ABOUT THIS EXERCISE: The word "https" marks the lines to find; copy every such line from the data below.

____ SUPPLIED MATERIAL

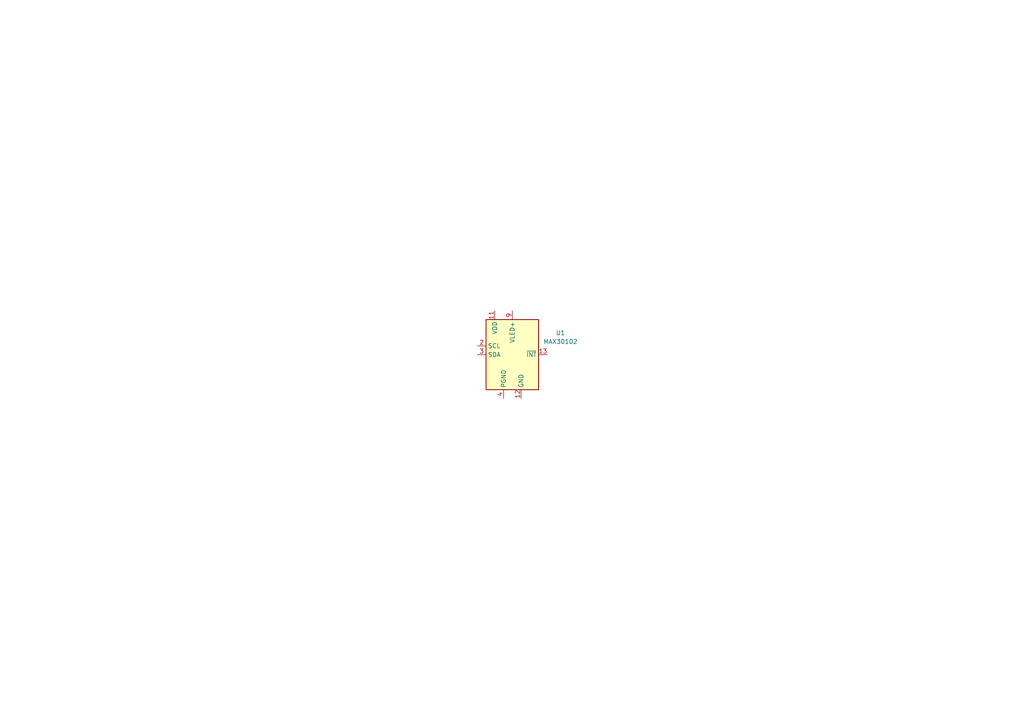
<source format=kicad_sch>
(kicad_sch
	(version 20231120)
	(generator "eeschema")
	(generator_version "8.0")
	(uuid "7b94492d-8d26-4447-aafa-81527592b554")
	(paper "A4")
	(lib_symbols
		(symbol "Sensor:MAX30102"
			(exclude_from_sim no)
			(in_bom yes)
			(on_board yes)
			(property "Reference" "U"
				(at 7.62 15.24 0)
				(effects
					(font
						(size 1.27 1.27)
					)
				)
			)
			(property "Value" "MAX30102"
				(at 7.62 12.7 0)
				(effects
					(font
						(size 1.27 1.27)
					)
				)
			)
			(property "Footprint" "OptoDevice:Maxim_OLGA-14_3.3x5.6mm_P0.8mm"
				(at 0 -2.54 0)
				(effects
					(font
						(size 1.27 1.27)
					)
					(hide yes)
				)
			)
			(property "Datasheet" "https://datasheets.maximintegrated.com/en/ds/MAX30102.pdf"
				(at 0 0 0)
				(effects
					(font
						(size 1.27 1.27)
					)
					(hide yes)
				)
			)
			(property "Description" "Heart Rate Sensor, 14-OLGA"
				(at 0 0 0)
				(effects
					(font
						(size 1.27 1.27)
					)
					(hide yes)
				)
			)
			(property "ki_keywords" "Heart Rate"
				(at 0 0 0)
				(effects
					(font
						(size 1.27 1.27)
					)
					(hide yes)
				)
			)
			(property "ki_fp_filters" "Maxim*OLGA*3.3x5.6mm*P0.8mm*"
				(at 0 0 0)
				(effects
					(font
						(size 1.27 1.27)
					)
					(hide yes)
				)
			)
			(symbol "MAX30102_0_1"
				(rectangle
					(start -7.62 10.16)
					(end 7.62 -10.16)
					(stroke
						(width 0.254)
						(type default)
					)
					(fill
						(type background)
					)
				)
			)
			(symbol "MAX30102_1_1"
				(pin no_connect line
					(at -7.62 5.08 0)
					(length 2.54) hide
					(name "NC"
						(effects
							(font
								(size 1.27 1.27)
							)
						)
					)
					(number "1"
						(effects
							(font
								(size 1.27 1.27)
							)
						)
					)
				)
				(pin passive line
					(at 0 12.7 270)
					(length 2.54) hide
					(name "VLED+"
						(effects
							(font
								(size 1.27 1.27)
							)
						)
					)
					(number "10"
						(effects
							(font
								(size 1.27 1.27)
							)
						)
					)
				)
				(pin power_in line
					(at -5.08 12.7 270)
					(length 2.54)
					(name "VDD"
						(effects
							(font
								(size 1.27 1.27)
							)
						)
					)
					(number "11"
						(effects
							(font
								(size 1.27 1.27)
							)
						)
					)
				)
				(pin power_in line
					(at 2.54 -12.7 90)
					(length 2.54)
					(name "GND"
						(effects
							(font
								(size 1.27 1.27)
							)
						)
					)
					(number "12"
						(effects
							(font
								(size 1.27 1.27)
							)
						)
					)
				)
				(pin output line
					(at 10.16 0 180)
					(length 2.54)
					(name "~{INT}"
						(effects
							(font
								(size 1.27 1.27)
							)
						)
					)
					(number "13"
						(effects
							(font
								(size 1.27 1.27)
							)
						)
					)
				)
				(pin no_connect line
					(at 7.62 2.54 180)
					(length 2.54) hide
					(name "NC"
						(effects
							(font
								(size 1.27 1.27)
							)
						)
					)
					(number "14"
						(effects
							(font
								(size 1.27 1.27)
							)
						)
					)
				)
				(pin input line
					(at -10.16 2.54 0)
					(length 2.54)
					(name "SCL"
						(effects
							(font
								(size 1.27 1.27)
							)
						)
					)
					(number "2"
						(effects
							(font
								(size 1.27 1.27)
							)
						)
					)
				)
				(pin bidirectional line
					(at -10.16 0 0)
					(length 2.54)
					(name "SDA"
						(effects
							(font
								(size 1.27 1.27)
							)
						)
					)
					(number "3"
						(effects
							(font
								(size 1.27 1.27)
							)
						)
					)
				)
				(pin power_in line
					(at -2.54 -12.7 90)
					(length 2.54)
					(name "PGND"
						(effects
							(font
								(size 1.27 1.27)
							)
						)
					)
					(number "4"
						(effects
							(font
								(size 1.27 1.27)
							)
						)
					)
				)
				(pin no_connect line
					(at 7.62 -7.62 180)
					(length 2.54) hide
					(name "NC"
						(effects
							(font
								(size 1.27 1.27)
							)
						)
					)
					(number "5"
						(effects
							(font
								(size 1.27 1.27)
							)
						)
					)
				)
				(pin no_connect line
					(at 7.62 -5.08 180)
					(length 2.54) hide
					(name "NC"
						(effects
							(font
								(size 1.27 1.27)
							)
						)
					)
					(number "6"
						(effects
							(font
								(size 1.27 1.27)
							)
						)
					)
				)
				(pin no_connect line
					(at -7.62 -2.54 0)
					(length 2.54) hide
					(name "NC"
						(effects
							(font
								(size 1.27 1.27)
							)
						)
					)
					(number "7"
						(effects
							(font
								(size 1.27 1.27)
							)
						)
					)
				)
				(pin no_connect line
					(at 7.62 5.08 180)
					(length 2.54) hide
					(name "NC"
						(effects
							(font
								(size 1.27 1.27)
							)
						)
					)
					(number "8"
						(effects
							(font
								(size 1.27 1.27)
							)
						)
					)
				)
				(pin power_in line
					(at 0 12.7 270)
					(length 2.54)
					(name "VLED+"
						(effects
							(font
								(size 1.27 1.27)
							)
						)
					)
					(number "9"
						(effects
							(font
								(size 1.27 1.27)
							)
						)
					)
				)
			)
		)
	)
	(symbol
		(lib_id "Sensor:MAX30102")
		(at 148.59 102.87 0)
		(unit 1)
		(exclude_from_sim no)
		(in_bom yes)
		(on_board yes)
		(dnp no)
		(fields_autoplaced yes)
		(uuid "d6fe58e3-2afa-4d06-ba03-c329d1539dc0")
		(property "Reference" "U1"
			(at 162.56 96.5514 0)
			(effects
				(font
					(size 1.27 1.27)
				)
			)
		)
		(property "Value" "MAX30102"
			(at 162.56 99.0914 0)
			(effects
				(font
					(size 1.27 1.27)
				)
			)
		)
		(property "Footprint" "OptoDevice:Maxim_OLGA-14_3.3x5.6mm_P0.8mm"
			(at 148.59 105.41 0)
			(effects
				(font
					(size 1.27 1.27)
				)
				(hide yes)
			)
		)
		(property "Datasheet" "https://datasheets.maximintegrated.com/en/ds/MAX30102.pdf"
			(at 148.59 102.87 0)
			(effects
				(font
					(size 1.27 1.27)
				)
				(hide yes)
			)
		)
		(property "Description" "Heart Rate Sensor, 14-OLGA"
			(at 148.59 102.87 0)
			(effects
				(font
					(size 1.27 1.27)
				)
				(hide yes)
			)
		)
		(pin "12"
			(uuid "498a8539-d95b-4d5e-9585-2fc08552d2ad")
		)
		(pin "11"
			(uuid "2f5ae5ec-49ee-44e1-afb5-bbe0703aa775")
		)
		(pin "4"
			(uuid "7abe5995-fbc9-44ec-af35-5bf2969b30c8")
		)
		(pin "13"
			(uuid "f93f70b4-429a-436e-a181-a6b77ca587f0")
		)
		(pin "6"
			(uuid "b8ecd9b9-fed9-456c-81e7-16d22c879aee")
		)
		(pin "10"
			(uuid "db9d2fde-ba46-4064-a349-df96bbba44f4")
		)
		(pin "5"
			(uuid "ef856403-7d9a-4b06-a127-7901a9cbadfd")
		)
		(pin "3"
			(uuid "c8f926b5-88fe-49fd-b786-d09e6f4c6a54")
		)
		(pin "14"
			(uuid "a86d2a06-ffe3-4b0a-87b3-09bb765d493f")
		)
		(pin "1"
			(uuid "bb2d5aec-7f0c-47a3-9e00-bec1f48e2d7d")
		)
		(pin "8"
			(uuid "7aa897bc-3716-42f0-8149-14c8e82ae3da")
		)
		(pin "2"
			(uuid "12b2114b-d428-46fe-8056-63bdfc77595d")
		)
		(pin "7"
			(uuid "8e1a2f56-cb91-4981-8826-db4ad397fd3a")
		)
		(pin "9"
			(uuid "0f3208e7-9259-4240-93ea-7cc9fd7e8729")
		)
		(instances
			(project ""
				(path "/7b94492d-8d26-4447-aafa-81527592b554"
					(reference "U1")
					(unit 1)
				)
			)
		)
	)
	(sheet_instances
		(path "/"
			(page "1")
		)
	)
)

</source>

________

RESULT BELOW:
			(property "Datasheet" "https://datasheets.maximintegrated.com/en/ds/MAX30102.pdf"
		(property "Datasheet" "https://datasheets.maximintegrated.com/en/ds/MAX30102.pdf"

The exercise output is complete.